Task to carry out: How many lines in the records below contain the word "chart"? Reply with the number alone.

Supplied data:
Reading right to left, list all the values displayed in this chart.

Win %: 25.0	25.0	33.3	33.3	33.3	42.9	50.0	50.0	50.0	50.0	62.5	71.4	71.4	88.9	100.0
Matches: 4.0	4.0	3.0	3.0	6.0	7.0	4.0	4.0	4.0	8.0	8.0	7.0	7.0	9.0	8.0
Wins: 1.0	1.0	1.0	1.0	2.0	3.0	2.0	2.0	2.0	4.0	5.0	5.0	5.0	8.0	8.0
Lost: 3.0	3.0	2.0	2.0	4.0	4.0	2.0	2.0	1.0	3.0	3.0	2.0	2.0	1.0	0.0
--
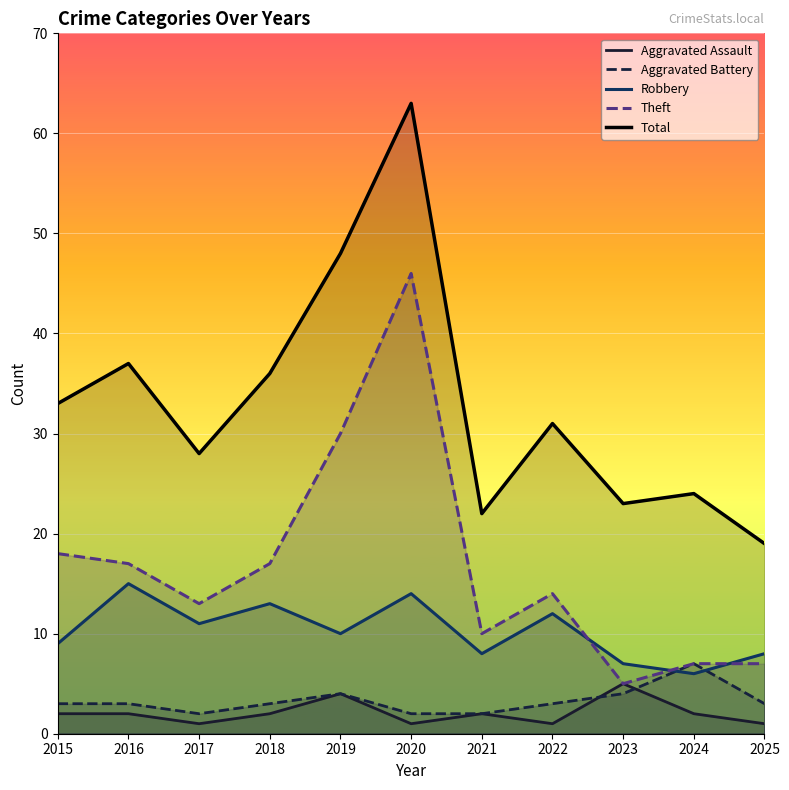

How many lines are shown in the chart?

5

Result of this task: 2